#### The data

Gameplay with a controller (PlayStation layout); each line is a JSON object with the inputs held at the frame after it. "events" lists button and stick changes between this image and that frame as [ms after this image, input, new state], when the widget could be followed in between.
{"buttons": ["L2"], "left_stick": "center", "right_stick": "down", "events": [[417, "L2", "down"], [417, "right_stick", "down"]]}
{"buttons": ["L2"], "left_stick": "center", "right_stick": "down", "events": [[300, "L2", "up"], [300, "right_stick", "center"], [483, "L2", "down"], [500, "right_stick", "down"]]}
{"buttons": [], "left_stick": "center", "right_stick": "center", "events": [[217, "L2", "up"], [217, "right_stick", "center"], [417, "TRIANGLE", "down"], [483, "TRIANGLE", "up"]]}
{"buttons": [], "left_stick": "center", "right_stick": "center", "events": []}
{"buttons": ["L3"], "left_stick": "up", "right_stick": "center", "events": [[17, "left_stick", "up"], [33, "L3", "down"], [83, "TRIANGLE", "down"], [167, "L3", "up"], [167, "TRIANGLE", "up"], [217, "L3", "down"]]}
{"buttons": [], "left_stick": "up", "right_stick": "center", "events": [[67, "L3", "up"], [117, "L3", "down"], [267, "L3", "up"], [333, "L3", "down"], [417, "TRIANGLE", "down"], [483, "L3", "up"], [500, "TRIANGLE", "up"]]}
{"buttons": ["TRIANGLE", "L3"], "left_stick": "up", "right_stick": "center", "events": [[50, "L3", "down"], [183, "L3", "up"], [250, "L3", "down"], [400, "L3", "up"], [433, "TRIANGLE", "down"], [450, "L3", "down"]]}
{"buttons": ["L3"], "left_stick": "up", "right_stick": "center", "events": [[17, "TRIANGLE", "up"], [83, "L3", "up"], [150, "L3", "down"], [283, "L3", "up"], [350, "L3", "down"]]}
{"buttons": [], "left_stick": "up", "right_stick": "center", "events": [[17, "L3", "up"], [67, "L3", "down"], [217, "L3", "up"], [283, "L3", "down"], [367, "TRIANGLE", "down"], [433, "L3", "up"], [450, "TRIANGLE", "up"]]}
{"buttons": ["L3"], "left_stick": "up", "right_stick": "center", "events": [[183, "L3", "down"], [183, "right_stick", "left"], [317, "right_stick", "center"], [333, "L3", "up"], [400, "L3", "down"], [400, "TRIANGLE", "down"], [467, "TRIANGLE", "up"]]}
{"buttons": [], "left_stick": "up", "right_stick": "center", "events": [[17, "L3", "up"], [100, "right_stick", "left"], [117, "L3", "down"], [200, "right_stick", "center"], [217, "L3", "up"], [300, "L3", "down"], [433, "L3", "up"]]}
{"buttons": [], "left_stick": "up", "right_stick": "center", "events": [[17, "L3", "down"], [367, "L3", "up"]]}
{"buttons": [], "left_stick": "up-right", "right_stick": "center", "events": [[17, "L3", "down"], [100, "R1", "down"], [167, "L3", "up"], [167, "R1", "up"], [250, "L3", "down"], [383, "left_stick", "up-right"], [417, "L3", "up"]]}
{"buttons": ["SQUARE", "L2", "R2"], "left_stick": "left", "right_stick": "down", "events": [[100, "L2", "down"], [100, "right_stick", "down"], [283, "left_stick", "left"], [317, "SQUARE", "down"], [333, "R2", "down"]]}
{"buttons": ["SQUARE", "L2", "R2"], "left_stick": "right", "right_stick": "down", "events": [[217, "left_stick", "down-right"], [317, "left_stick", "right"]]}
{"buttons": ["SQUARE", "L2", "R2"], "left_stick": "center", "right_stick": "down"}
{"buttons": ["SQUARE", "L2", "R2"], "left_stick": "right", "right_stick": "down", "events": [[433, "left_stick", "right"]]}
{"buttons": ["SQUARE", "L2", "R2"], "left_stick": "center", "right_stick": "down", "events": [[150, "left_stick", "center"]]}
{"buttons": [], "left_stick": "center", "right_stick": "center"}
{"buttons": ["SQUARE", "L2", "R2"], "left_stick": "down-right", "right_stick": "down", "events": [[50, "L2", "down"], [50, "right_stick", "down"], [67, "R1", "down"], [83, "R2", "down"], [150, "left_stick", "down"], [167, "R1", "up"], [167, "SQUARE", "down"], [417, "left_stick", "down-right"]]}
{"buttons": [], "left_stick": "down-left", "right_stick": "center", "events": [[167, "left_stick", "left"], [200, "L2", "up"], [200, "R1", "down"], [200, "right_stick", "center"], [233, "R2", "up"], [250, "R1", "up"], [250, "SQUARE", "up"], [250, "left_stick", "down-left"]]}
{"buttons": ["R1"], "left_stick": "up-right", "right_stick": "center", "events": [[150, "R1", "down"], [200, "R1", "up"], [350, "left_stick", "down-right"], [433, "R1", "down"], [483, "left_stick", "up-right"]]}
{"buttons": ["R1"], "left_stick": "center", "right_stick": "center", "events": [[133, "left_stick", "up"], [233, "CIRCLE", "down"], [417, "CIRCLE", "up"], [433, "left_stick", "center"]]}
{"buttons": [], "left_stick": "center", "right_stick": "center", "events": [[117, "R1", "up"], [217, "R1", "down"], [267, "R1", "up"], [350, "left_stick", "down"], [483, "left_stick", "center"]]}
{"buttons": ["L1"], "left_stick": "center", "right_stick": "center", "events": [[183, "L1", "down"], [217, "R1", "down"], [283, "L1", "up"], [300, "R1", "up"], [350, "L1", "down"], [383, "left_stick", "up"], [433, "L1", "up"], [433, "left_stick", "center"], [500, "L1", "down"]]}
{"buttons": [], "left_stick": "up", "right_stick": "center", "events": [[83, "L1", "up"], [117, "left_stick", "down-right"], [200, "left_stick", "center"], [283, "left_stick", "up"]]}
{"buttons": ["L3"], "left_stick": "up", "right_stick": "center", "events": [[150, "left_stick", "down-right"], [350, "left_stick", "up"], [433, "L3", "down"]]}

########

### Task description
Pick out every line above that contains the word "TRIANGLE" and copy it.

### Finished exercise
{"buttons": [], "left_stick": "center", "right_stick": "center", "events": [[217, "L2", "up"], [217, "right_stick", "center"], [417, "TRIANGLE", "down"], [483, "TRIANGLE", "up"]]}
{"buttons": ["L3"], "left_stick": "up", "right_stick": "center", "events": [[17, "left_stick", "up"], [33, "L3", "down"], [83, "TRIANGLE", "down"], [167, "L3", "up"], [167, "TRIANGLE", "up"], [217, "L3", "down"]]}
{"buttons": [], "left_stick": "up", "right_stick": "center", "events": [[67, "L3", "up"], [117, "L3", "down"], [267, "L3", "up"], [333, "L3", "down"], [417, "TRIANGLE", "down"], [483, "L3", "up"], [500, "TRIANGLE", "up"]]}
{"buttons": ["TRIANGLE", "L3"], "left_stick": "up", "right_stick": "center", "events": [[50, "L3", "down"], [183, "L3", "up"], [250, "L3", "down"], [400, "L3", "up"], [433, "TRIANGLE", "down"], [450, "L3", "down"]]}
{"buttons": ["L3"], "left_stick": "up", "right_stick": "center", "events": [[17, "TRIANGLE", "up"], [83, "L3", "up"], [150, "L3", "down"], [283, "L3", "up"], [350, "L3", "down"]]}
{"buttons": [], "left_stick": "up", "right_stick": "center", "events": [[17, "L3", "up"], [67, "L3", "down"], [217, "L3", "up"], [283, "L3", "down"], [367, "TRIANGLE", "down"], [433, "L3", "up"], [450, "TRIANGLE", "up"]]}
{"buttons": ["L3"], "left_stick": "up", "right_stick": "center", "events": [[183, "L3", "down"], [183, "right_stick", "left"], [317, "right_stick", "center"], [333, "L3", "up"], [400, "L3", "down"], [400, "TRIANGLE", "down"], [467, "TRIANGLE", "up"]]}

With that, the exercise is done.